Le 9 août, 22,1 millions de Kényans désigneront l'ensemble de leurs représentants, du président de la République aux assemblées de comté, en passant par les députés, sénateurs et gouverneurs. Six scrutins au total, terme de six campagnes qui ont rythmé la vie du pays ces derniers mois.
Ce géant d'Afrique de l'Est a paru moins passionné cette année que lors de précédentes élections. Outre les habituels convois électoraux crachant musique et slogans et les portraits géants le long des rues, les candidats se sont démenés pour tenter de sortir les électeurs d'une certaine apathie.
Dans la capitale Nairobi, la course au poste de gouverneur a parfois pris un tour inattendu avec Polycarp Igathe, candidat du parti présidentiel. Cet ancien responsable commercial d'une grande banque est un visage connu des Nairobiens. Il avait été élu vice-gouverneur en 2017 sur le ticket du sulfureux Mike Sonko, avant de démissionner en raison de désaccords.
Cette année, Igathe a été vu passant la serpillère dans des toilettes publiques, donnant un coup de main pour laver des voitures, vendant des chapatis dans la rue, servant des bières dans un bar-restaurant...
Hommages politiques
Cette campagne inhabituelle a déclenché un torrent de commentaires sur les réseaux sociaux, parfois enthousiastes, le plus souvent ironiques.
"Nairobiens, sachez qu'il y a quelqu'un du nom de Polycarp Igathe, il peut facilement entrer chez vous dès 05H00 du matin pour préparer le petit-déjeuner et même faire la vaisselle. Il est accompagné de dix caméras et de sécurité. Ne les confondez pas avec des CAMBRIOLEURS", a raillé un internaute sur Twitter.
"Je prévois d'aller au salon de coiffure demain. Pourquoi je vous dis ça ? Je poste juste ça là au cas où Polycarp Igathe serait de service pour les shampooings", blaguait une autre. Le candidat a revendiqué cette stratégie. "La façon dont j'ai conçu ma campagne, ma première phase était de m'ancrer et de m'enraciner dans le quotidien des Nairobiens", expliquait-il en mai.
Au Kenya, un autre lieu pour être vu et entendu du plus grand nombre sont les enterrements. Sous le règne de l'autocrate Daniel Arap Moi (1978-2002), ces cérémonies étaient un des rares espaces où la parole se libérait. "Faire campagne aux enterrements, c'est devenu une culture. C'est un endroit où beaucoup de personnes sont réunies, un public clé en main.
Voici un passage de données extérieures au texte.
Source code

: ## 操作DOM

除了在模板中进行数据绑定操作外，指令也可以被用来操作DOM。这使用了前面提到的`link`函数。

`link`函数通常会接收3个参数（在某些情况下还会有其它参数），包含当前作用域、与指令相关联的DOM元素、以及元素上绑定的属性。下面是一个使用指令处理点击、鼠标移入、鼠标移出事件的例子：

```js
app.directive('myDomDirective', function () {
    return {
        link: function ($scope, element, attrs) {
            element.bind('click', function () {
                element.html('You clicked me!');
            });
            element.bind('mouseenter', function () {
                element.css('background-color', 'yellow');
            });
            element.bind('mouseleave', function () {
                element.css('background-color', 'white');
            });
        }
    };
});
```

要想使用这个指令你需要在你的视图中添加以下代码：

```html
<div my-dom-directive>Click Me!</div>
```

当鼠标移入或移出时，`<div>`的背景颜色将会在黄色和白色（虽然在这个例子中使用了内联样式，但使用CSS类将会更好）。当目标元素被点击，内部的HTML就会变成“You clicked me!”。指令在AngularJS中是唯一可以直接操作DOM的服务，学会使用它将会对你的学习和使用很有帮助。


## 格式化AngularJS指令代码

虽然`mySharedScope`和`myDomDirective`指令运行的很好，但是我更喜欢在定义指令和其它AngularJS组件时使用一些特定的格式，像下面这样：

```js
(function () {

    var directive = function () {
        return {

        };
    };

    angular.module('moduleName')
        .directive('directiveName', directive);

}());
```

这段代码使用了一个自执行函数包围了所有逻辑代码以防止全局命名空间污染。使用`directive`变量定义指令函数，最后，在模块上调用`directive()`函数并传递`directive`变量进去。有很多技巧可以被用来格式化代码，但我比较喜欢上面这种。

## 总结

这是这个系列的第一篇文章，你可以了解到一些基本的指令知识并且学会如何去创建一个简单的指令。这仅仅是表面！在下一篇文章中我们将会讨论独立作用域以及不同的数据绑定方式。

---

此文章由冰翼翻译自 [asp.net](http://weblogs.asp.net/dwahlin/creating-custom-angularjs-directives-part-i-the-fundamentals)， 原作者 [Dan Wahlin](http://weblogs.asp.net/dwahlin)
Vous avez juste à venir et parler", explique l'analyste politique Nerima Wako-Ojiwa.
Fin avril, les funérailles de l'ancien président Mwai Kibaki (2002-20013), auxquelles assistaient le chef de l'Etat sortant Uhuru Kenyatta et les deux principaux concurrents à la présidentielle Raila Odinga et William Ruto, ont ainsi donné lieu à des hommages funèbres aux accents électoraux, chacun revendiquant son héritage dans son fief du Mont Kenya, région réputée stratégique électoralement.
Musique électorale
Depuis l'avènement du tube "Unbwogable" qui a porté la victoire de Kibaki en 2002 et mis fin aux 24 années de pouvoir de Moi, la musique est devenue un élément-clé des stratégies électorales.
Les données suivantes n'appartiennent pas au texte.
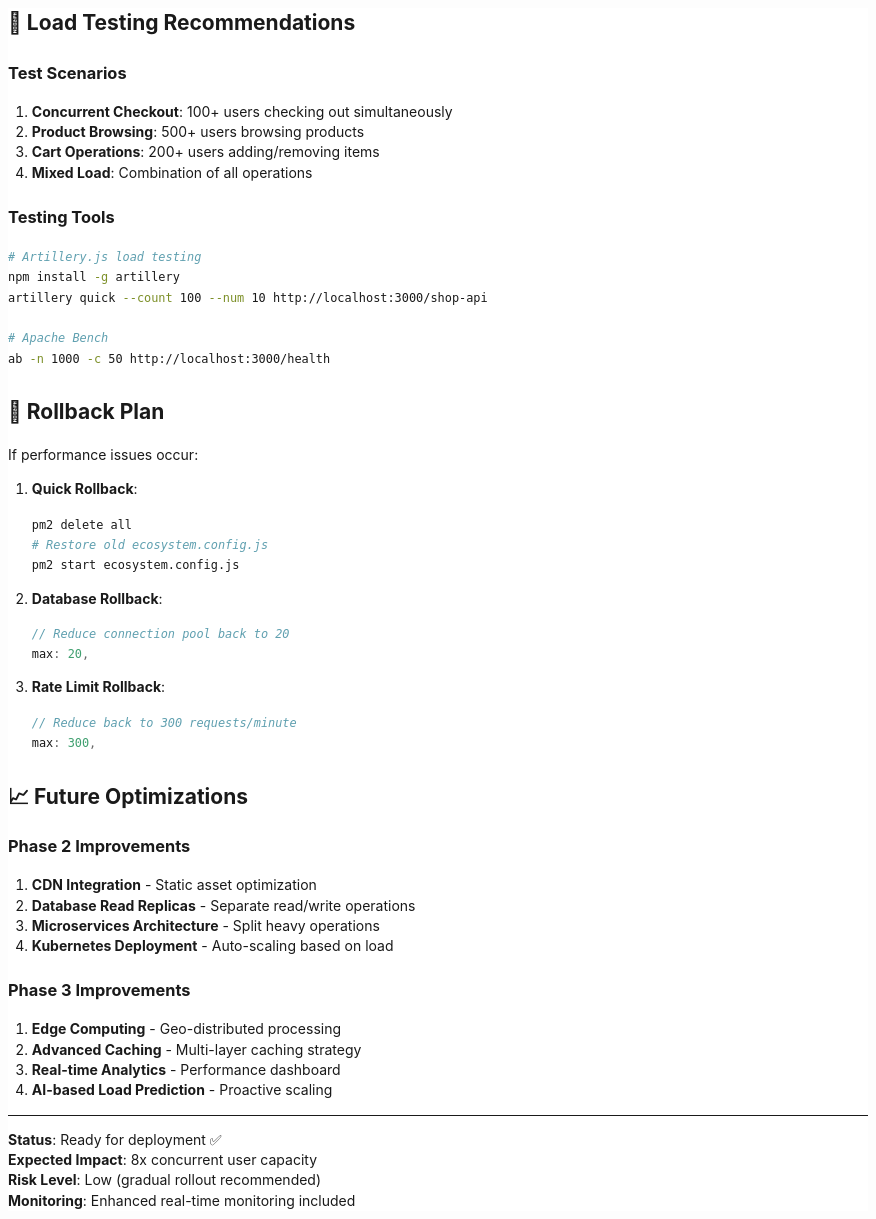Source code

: ## 🎯 **Load Testing Recommendations**

### **Test Scenarios**
1. **Concurrent Checkout**: 100+ users checking out simultaneously
2. **Product Browsing**: 500+ users browsing products
3. **Cart Operations**: 200+ users adding/removing items
4. **Mixed Load**: Combination of all operations

### **Testing Tools**
```bash
# Artillery.js load testing
npm install -g artillery
artillery quick --count 100 --num 10 http://localhost:3000/shop-api

# Apache Bench
ab -n 1000 -c 50 http://localhost:3000/health
```

## 🔄 **Rollback Plan**

If performance issues occur:

1. **Quick Rollback**:
   ```bash
   pm2 delete all
   # Restore old ecosystem.config.js
   pm2 start ecosystem.config.js
   ```

2. **Database Rollback**:
   ```typescript
   // Reduce connection pool back to 20
   max: 20,
   ```

3. **Rate Limit Rollback**:
   ```typescript
   // Reduce back to 300 requests/minute
   max: 300,
   ```

## 📈 **Future Optimizations**

### **Phase 2 Improvements**
1. **CDN Integration** - Static asset optimization
2. **Database Read Replicas** - Separate read/write operations
3. **Microservices Architecture** - Split heavy operations
4. **Kubernetes Deployment** - Auto-scaling based on load

### **Phase 3 Improvements**
1. **Edge Computing** - Geo-distributed processing
2. **Advanced Caching** - Multi-layer caching strategy
3. **Real-time Analytics** - Performance dashboard
4. **AI-based Load Prediction** - Proactive scaling

---

**Status**: Ready for deployment ✅  
**Expected Impact**: 8x concurrent user capacity  
**Risk Level**: Low (gradual rollout recommended)  
**Monitoring**: Enhanced real-time monitoring included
Cette année, on a pu voir Odinga, 77 ans, dans plusieurs clips musicaux, dont le hit "Leo ni Leo" ("C'est aujourd'hui") où il apparaît en blouson bombers entouré de jeunes. Certains observateurs ont vu dans ces déhanchements une tentative du septuagénaire de se montrer en prise avec la nouvelle génération.
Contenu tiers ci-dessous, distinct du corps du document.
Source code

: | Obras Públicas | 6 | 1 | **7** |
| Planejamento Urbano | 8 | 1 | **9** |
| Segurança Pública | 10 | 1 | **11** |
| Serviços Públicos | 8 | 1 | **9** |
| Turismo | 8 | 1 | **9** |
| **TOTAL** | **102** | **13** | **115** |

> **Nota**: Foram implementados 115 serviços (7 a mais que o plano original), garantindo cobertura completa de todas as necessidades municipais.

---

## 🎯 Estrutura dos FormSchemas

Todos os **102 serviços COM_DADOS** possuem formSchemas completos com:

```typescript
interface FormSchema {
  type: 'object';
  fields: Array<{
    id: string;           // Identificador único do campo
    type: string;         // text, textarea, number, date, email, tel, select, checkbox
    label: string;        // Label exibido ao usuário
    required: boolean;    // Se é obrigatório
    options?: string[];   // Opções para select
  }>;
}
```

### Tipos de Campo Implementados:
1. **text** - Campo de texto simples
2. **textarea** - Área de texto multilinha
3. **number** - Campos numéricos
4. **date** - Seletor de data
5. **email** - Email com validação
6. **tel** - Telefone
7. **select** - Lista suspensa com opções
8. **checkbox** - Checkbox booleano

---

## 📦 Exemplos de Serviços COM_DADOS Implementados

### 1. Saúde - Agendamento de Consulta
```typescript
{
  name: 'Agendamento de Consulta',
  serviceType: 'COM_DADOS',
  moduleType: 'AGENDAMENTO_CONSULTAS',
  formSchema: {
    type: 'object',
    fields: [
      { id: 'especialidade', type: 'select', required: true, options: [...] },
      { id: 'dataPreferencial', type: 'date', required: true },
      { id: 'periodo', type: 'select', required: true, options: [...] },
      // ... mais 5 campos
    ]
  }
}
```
Une chanson a été au coeur de controverses: le tube de rap "Sipangwingwi". Depuis sa sortie à l'automne 2021, ce titre de deux lycéens – qui peut se traduire par "On décide pas pour moi" – a cumulé plus de 7,5 millions de vues sur YouTube et été reprise sur des dizaines de milliers de vidéos TikTok. Le duo s'est déchiré, l'un soutenant Odinga, l'autre Ruto, chacun venant interpréter le tube à leurs conventions d'investiture respectives.
William Ruto en a fait un slogan de campagne, avec la variante "Hatupangwingwi" ("On décide pas pour nous"), en défiance aux "dynasties" politiques représentées par Odinga et son soutien Kenyatta. Mais en avril, la formule "hatupangwingwi" a été classée par une commission gouvernementale parmi 12 expressions interdites car susceptibles d'alimenter des discours de haine.
Dans les heures suivant l'annonce, Ruto postait sur Twitter le message "Hatupangwingwi !" accompagné d'un remix du clip de "Sipangwingwi", le mettant en scène avec un des auteurs. En juillet, un tribunal a invalidé l'interdiction de la formule, relançant la viralité du slogan à moins d'un mois du jour J.